You see, in Sweden, we have several laws that this list could have been violating. For one, all Swedish citizens have the legal right to communicate with all government institutions and read their published statements. The Sweden institute is one. But then, they have "curators" who represent them on Twitter, so does it apply here? Another law that it seems to have more closely violated is "åsiktsregistrering", that's the registration of people's personal views. When they added over 14,000 people to a list and labelled the list "nazis" that seems to be exactly what they did. We also have a law called PUL, personuppgiftslagen, where you can not make a database with people without informing the people in the database that you are doing so and getting their consent. The blocklist was reported to the police and several prominent pundits have claimed to have consulted with lawyers.
“Registers of people’s personal views exist in other countries, like Iran, North Korea and Cuba. Or, I shouldn’t say North Korea – over there people are killed directly. But in those countries they have registers of people’s opinions, and exactly as in the case of those registers, it goes without saying that there are many critics and oppositional persons on these lists. But there are also completely innocent people that only by association ended up on the lists”, says Hanif Bali, Member of Parliament from the Moderate Party, to Nyheter Idag.
Hanif Bali also notes there's a disconnect in preemptive blocking of "potentially abusive twitter accounts", being seen as a good thing, but blocking any potentially terrorist migrants from crossing borders is seen as a bad thing. Welcome to 2017 where borders only exist online, Hanif. He continues on Twitter noting: "So we are able to map and build records of 15,000 "Nazis" on Twitter - but we're unable to keep track of 300 jihadis?"

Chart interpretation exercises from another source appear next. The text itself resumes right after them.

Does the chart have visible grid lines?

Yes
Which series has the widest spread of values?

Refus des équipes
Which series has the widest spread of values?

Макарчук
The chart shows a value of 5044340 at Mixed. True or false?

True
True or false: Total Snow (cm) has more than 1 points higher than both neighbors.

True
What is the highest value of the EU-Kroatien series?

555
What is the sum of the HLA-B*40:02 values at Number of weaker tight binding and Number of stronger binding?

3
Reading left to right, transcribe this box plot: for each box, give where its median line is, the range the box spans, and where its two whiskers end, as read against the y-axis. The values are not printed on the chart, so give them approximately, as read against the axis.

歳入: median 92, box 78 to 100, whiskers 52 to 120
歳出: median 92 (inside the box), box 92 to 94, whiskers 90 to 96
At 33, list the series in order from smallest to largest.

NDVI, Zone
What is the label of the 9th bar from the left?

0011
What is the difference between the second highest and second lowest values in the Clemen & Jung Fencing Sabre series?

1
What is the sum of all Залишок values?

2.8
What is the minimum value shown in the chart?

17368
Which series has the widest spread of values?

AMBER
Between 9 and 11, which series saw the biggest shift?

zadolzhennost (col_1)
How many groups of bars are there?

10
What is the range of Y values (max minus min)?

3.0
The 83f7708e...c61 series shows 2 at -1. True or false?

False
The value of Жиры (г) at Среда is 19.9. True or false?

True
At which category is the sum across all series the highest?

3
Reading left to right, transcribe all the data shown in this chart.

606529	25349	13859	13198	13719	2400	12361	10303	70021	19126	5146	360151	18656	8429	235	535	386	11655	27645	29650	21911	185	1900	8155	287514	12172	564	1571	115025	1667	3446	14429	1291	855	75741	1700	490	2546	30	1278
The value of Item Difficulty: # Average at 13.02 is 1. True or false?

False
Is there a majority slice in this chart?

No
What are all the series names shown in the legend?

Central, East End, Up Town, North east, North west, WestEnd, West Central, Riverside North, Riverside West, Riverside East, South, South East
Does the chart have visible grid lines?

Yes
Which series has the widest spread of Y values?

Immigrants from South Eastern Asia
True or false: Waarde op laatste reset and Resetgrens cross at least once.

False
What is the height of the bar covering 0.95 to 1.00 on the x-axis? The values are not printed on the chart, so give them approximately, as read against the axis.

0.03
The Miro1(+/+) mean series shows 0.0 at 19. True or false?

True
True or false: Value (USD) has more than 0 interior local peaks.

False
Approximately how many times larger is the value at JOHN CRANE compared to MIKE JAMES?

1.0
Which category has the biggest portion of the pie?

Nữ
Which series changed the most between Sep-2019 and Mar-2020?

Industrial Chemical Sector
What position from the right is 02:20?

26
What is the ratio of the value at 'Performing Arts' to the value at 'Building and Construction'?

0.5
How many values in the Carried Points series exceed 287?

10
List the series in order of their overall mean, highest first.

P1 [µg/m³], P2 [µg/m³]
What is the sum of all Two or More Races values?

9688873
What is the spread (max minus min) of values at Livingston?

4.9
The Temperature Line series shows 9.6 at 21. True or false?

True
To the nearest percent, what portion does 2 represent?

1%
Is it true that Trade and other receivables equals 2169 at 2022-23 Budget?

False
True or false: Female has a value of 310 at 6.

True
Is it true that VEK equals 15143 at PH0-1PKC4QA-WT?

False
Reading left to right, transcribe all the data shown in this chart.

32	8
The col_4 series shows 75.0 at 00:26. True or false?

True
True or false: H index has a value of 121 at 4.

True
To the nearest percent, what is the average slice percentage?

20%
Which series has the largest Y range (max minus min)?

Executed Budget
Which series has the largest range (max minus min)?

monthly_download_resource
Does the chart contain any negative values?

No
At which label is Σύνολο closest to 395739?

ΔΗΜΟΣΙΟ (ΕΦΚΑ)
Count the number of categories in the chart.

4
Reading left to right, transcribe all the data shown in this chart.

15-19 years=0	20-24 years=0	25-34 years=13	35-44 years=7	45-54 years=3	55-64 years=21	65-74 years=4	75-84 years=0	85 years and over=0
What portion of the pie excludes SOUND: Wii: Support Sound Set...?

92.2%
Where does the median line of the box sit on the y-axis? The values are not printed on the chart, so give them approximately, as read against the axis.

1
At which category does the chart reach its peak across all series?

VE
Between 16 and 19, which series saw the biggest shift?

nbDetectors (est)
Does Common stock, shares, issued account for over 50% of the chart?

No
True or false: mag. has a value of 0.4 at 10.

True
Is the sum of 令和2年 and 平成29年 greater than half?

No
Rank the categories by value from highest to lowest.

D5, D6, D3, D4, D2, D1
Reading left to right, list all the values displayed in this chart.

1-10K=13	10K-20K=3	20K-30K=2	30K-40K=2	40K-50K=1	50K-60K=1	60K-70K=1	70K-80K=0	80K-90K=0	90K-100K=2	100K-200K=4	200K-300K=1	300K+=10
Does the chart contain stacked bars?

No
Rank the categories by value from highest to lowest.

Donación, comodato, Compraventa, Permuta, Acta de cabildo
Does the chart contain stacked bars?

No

Journalists on the blocklist include Magda Gad, a war correspondent reporting from Syria for Expressen, and Margit Richert who is a culture writer for Svenska Dagbladet. Even The Mayor of Copenhagen can be found on the list, how very un-hygge of @Sweden. The list that @Sweden used corresponds to Vian Tahir's private blocklist to 97.7%. Member of Parliament Hanif Bali comments: "This means that the Swedish Institute fibbed when they say that this is some form of professional compilation, instead it seems to be a most subjective list that this snowflake has composed."
Vian Tahir states on her twitter page and homepage that she's an "Internet safety expert," and thanks to the searchable database of the names provided by Nyheter24 we know that Bill Gates is someone who apparently isn't allowed in her personal Twitter safe space. Insert joke about Windows traumatising people here. Exactly how the list was created has not been elaborated on, but looking at the people blocked it seems to have been generated by taking the followers of some chosen accounts, thereby blocking thousands of accounts who never interacted with @Sweden. Similar to blocklists that gaming companies, Kentucky Fried Chicken and Adland ended up on, the use of which was promoted by the IGDA.
Branding wise, the @Sweden account seems to survive anything, but Vian Tahir's personal branding as internet safety expert has been damaged by the fallout of this. The political debate about this will continue for some time, and legally Sweden Institute may have broken the law but this remains to be seen. The speedy removal of the block after it was announced does not revert damage done to our trust in the institute, and potentially has no effect on the legal case.
Pekka Taipale notes that the Swedish Institutes job is to spread "Swedish culture" to the world, and with this blocklist they have succeeded. Much like the lauded "Swedish number" campaign which proves how naive we all are. Dry sardonic humor, another great Swedish export.
— Pekka Taipale (@ptaipale) May 16, 2017
@hanifbali I guess she's more like a safe space expert, "nätsäkerhetexpert" just sounds better. Well, it really does.